Exercise —
State how many lines in the records contain the string "sztuki", counting a match only when its case is identical. Reply with the number alone.

[Saved entries]
* * * *

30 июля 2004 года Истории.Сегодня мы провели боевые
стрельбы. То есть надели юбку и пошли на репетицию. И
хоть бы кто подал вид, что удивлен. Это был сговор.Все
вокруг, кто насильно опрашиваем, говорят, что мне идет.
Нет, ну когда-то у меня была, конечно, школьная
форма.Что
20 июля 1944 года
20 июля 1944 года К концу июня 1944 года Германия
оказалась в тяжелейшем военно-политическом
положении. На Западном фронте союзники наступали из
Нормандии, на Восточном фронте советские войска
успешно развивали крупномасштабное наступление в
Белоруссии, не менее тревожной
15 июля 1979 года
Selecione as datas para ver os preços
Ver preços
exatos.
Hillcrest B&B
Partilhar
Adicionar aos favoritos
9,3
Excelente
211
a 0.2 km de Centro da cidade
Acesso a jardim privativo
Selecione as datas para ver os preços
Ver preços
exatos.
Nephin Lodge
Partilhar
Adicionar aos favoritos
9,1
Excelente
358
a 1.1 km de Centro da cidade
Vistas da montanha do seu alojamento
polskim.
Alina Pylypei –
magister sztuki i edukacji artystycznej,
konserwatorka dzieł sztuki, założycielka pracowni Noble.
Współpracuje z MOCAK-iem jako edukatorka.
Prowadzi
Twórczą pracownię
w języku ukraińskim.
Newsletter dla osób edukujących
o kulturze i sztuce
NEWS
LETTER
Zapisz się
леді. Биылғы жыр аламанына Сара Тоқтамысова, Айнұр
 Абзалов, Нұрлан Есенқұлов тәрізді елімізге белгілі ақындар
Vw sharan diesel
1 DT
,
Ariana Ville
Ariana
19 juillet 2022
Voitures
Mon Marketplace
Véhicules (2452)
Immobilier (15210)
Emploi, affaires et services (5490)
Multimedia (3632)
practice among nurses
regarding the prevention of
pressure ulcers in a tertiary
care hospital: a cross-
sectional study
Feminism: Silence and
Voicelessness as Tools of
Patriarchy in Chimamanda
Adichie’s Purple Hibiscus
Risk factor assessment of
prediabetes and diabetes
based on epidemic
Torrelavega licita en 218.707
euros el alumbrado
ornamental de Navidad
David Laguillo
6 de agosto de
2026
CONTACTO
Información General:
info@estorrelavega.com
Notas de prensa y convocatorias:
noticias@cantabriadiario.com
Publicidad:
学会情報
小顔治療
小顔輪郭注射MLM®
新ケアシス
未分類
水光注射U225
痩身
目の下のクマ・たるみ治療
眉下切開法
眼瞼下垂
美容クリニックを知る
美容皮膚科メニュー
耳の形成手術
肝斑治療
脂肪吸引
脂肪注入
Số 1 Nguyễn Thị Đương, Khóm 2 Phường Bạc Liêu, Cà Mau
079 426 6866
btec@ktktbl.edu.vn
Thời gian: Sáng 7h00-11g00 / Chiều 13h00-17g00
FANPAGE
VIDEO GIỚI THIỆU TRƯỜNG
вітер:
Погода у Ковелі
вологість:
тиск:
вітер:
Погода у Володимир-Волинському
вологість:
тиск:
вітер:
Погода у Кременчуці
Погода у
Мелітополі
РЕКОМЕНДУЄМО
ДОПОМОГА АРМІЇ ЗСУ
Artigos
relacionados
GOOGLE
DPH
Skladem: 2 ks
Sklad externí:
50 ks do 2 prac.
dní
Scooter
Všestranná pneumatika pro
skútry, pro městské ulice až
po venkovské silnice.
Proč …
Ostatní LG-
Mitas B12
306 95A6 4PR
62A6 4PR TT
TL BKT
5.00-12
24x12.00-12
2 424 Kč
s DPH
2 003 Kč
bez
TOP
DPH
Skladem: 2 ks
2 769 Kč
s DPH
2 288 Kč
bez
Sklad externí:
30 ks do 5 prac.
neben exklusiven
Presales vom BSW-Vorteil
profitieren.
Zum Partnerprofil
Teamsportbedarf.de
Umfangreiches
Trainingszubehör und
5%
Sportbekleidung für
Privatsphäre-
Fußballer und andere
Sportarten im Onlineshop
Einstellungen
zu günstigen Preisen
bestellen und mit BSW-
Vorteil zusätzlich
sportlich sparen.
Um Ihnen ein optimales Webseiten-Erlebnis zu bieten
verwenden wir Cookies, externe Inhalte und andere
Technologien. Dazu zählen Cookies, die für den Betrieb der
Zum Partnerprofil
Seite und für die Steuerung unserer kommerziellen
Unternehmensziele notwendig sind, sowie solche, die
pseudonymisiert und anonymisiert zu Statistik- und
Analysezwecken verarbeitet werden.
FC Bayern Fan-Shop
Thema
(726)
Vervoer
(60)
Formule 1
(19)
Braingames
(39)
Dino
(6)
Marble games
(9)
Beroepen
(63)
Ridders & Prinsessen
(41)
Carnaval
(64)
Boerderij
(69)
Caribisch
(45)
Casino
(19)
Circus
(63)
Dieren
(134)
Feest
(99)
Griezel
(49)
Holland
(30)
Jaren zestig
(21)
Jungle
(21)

* * * *

Completed task —
2